When a single ball nut is on the screw, it is loose enough to slide around the screw under its own inertia. When the double nut it on it is pretty tight and I can hear the ball bearing jumping and popping.
When a single ball nut is on the screw, it is loose enough to slide around the screw under its own inertia. When the double nut it on it is pretty tight and I can hear the ball bearing jumping and popping.
Replicapro I had the same question. industrialhobbies.com has a tutorial on adjusting them, and putting them back together too if you slip up and half the darn ball bearings fall out. lol IH notes to tighten them (nth) of a turn for various sized ballscrews and lists the preload in pounds also. Mine also felt tight with the correct preload and seem to make a racket but run smooth as silk under power.
"I can hear the ball bearing jumping and popping" doesn't sound too good. It could be an indication of one (or more) balls that are too large. If this is not a precision ballscrew, you may not have a lot of choice in what is acceptable, but don't expect it to ever "wear in". It won't.

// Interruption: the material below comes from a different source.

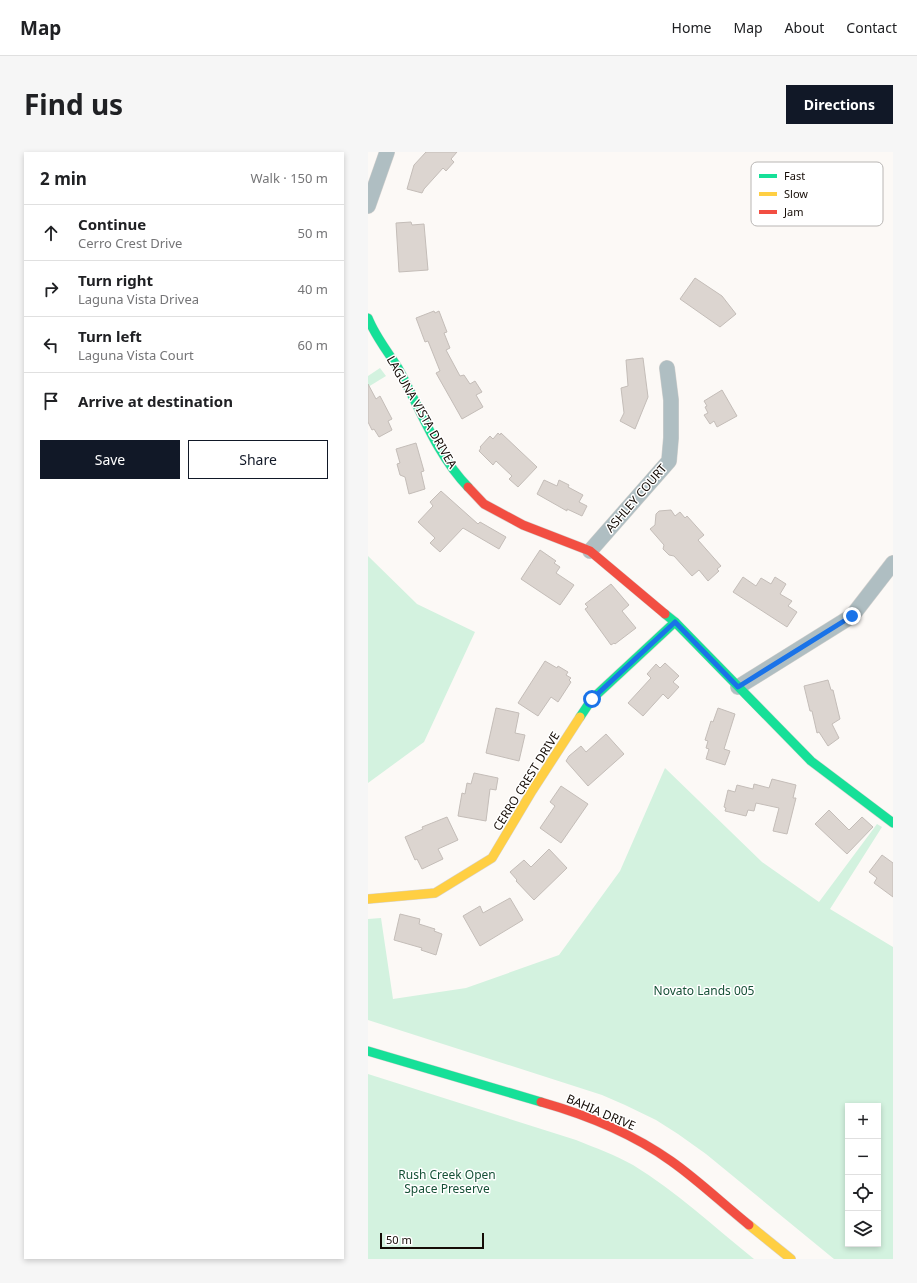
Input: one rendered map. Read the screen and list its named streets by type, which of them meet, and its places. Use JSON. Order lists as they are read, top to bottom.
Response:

I don't know what kind of double nut locking device you are using, but just jamming them against one another is not the correct method of preloading. They should be spaced with a precision spacer and then locked rotationally together. In this manner, the spacer controls the preload.
First you get good, then you get fast. Then grouchiness sets in.
(Note: The opinions expressed in this post are my own and are not necessarily those of CNCzone and its management)
My balls also make a rattling sound. Err...I mean nuts...that should be ballnuts.
I think it is the balls entering an running through the return circuit. And this is new
quality nuts like THK and Star.
Preloading low quality nuts will not be the same as nuts made preloaded. It's the same
as preloading a standard ball bearing, it will increase the wear because the balls are
riding up against the side. When made for preloading the right shape is ground in to
make the balls fit the groove when loaded. Some are preloaded by using oversize balls in a nut that is not split.
You can minimize backlash by mounting 2 nuts like you do, just don't overdo the preload. When the backlash is small enough to not be a problem, your preload is high enough. And don't forget that there is no use having a screw+nut without backlash if the end bearings have backlash.
I dont really know how to measure backlash, so I wont even say I have some or dont. I know on my lead screw I can rotate the hand wheel from 0-10 before the thread catches again when revearsing direction. When I rotate a single ball nut there is no play at all. So I guess the question is should I even bother with a double nut if im not getting any back lash with a single?
My McMaster ballnuts were doing the same thing under load, but I noticed that rolled THK screws with similar accuracies were not doing this at all. Part of this just points to the THK's as an awesome design, but I also noticed that the THK's use lots and lots of grease. Why don't the rolled ones from other manufacturers do that. Do you think it would help if we pt grease on the screws. I put lightweight oil on mine, but that just reduces friction, it is not preserving the balls.
Replicapro: Use a dial indicator fastened to the table with the plunger against a fixed part of the machine (or vice versa). Feed one direction watching the needle. Stop when at a convenient point like zero. Reset the handwheel to zero. Feed a couple of millimeter further in same direction, then back again until the handwheel is at exactly the same setting. The difference in reading on the dial indicator is your backlash.
Thats good to know. I guess when I finish installing the ball screw assembly I can add a loaded nut later if I notice backlash.
Popping and clicking is more or less normal in a dry nut. If you pack it with grease it will go away for a while but it soon comes back. Here’s the catch, ballnuts like to be oiled NOT greased. Sorta’ a catch 22, mount the nuts where you will never see it again, then oil it regularly.
Here’s what we’ve tried and are now do on all of our custom mills. We figured out how to mount a one-shot oiler to the mill and plumb it to all 3 nuts. Once a day, pull the handle and you’re good to go. It’s actual pretty cool, and works very well. Even Rockford thought it was pretty neat.